For small-scale processors, growth has been a challenging proposition. Hobbs-Page used to make cheeses from Jersey cow’s milk in addition to her goat’s milk cheeses, but it became too difficult to find an affordable source. Much of the milk in the state is sold to larger processors, while many smaller farmers can obtain premium prices for their raw milk via herd shares that aren’t regulated by the state.

“The cow’s milk I used was grass-fed Jersey, beautiful milk. My guy was doing milk shares for $10 a gallon, compared to $4 a gallon for cheese. He would sell me his extra,” Hobbs-Page says. “He eventually moved to Minnesota.”

In addition to its fresh Chevre, Caromont Farms offers three main styles of goat’s milk cheeses: Esmontonian, an award-winning Tomme-style aged cheese; Chabi, a bloomy rind Robiola-style cheese; and Mt. Alto Feta. Last year it produced around 25,000 pounds of cheese.

“We have really streamlined our offerings,” Hobbs-Page says. “We just don’t have the plant space, nor do we have the milk here in Virginia, to have a lot of different offerings.”

Meadow Creek Dairy, Galax, Virginia, is a family farm in the mountains of southwest Virginia that has been making cheeses from milk from its Jersey herd since 1998. In 2014, Meadow Creek purchased a second farm and launched an expansion that included a second dairy and two new cellars as well as nearly doubling its herd size. Its award-winning cheeses are distributed nationally.

“Despite this, we still struggle to make enough cheese to meet the market’s demand,” says Kat Feete, cheesemaker, Meadow Creek Dairy.

She notes that the artisan cheesemaking industry in Virginia was very small when the family started out, and it remains very small now.

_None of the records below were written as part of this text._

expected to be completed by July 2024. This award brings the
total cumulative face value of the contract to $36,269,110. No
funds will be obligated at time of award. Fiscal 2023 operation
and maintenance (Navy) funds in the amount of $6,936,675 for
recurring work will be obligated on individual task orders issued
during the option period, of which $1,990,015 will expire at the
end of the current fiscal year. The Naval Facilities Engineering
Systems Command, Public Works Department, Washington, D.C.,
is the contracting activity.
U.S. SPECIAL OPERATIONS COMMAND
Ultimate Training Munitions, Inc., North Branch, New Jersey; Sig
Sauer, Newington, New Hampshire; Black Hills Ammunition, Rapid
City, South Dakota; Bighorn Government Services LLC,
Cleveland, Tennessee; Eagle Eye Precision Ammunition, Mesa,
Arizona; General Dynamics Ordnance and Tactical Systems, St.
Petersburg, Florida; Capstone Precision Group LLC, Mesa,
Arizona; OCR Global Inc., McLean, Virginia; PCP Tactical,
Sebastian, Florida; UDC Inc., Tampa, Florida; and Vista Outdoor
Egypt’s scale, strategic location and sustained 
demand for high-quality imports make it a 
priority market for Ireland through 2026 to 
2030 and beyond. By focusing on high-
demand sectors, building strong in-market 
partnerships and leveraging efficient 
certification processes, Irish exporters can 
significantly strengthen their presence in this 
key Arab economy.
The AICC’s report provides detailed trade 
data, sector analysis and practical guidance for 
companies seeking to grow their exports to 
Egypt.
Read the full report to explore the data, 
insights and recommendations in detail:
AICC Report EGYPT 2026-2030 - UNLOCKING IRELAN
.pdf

“While there’s certainly a growing interest in cheeses within the state, actually getting a cheese operation off the ground isn’t easy,” Feete says. “Our area of Virginia in particular is very rural, which has its ups and downs. On the up side it was relatively easy for us to find and buy good farmland, and the tradition of farming in the area means we have an immense amount of support from our local community. On the downside, it’s not easy to recruit staff that want to come live in a small Virginia town and make cheese, and we also don’t have the advantage of a large urban market or farmer’s market nearby to sell our product; we’ve had to rely entirely on mail order and wholesale accounts.”

Hobbs-Page has decided to focus less on production growth and more on developing Caromont Farm’s agritourism, as well as traveling to gather inspiration for future cheeses.

“I’m going to Northern Italy for a month in October, to a place that has been aging cheese for 125 years.

Maybe I will learn a few tricks,” she says. “You really have to do a lot of research before putting money and time into a new cheese ... part of that process is going over there and getting some new­ — or old — ideas.”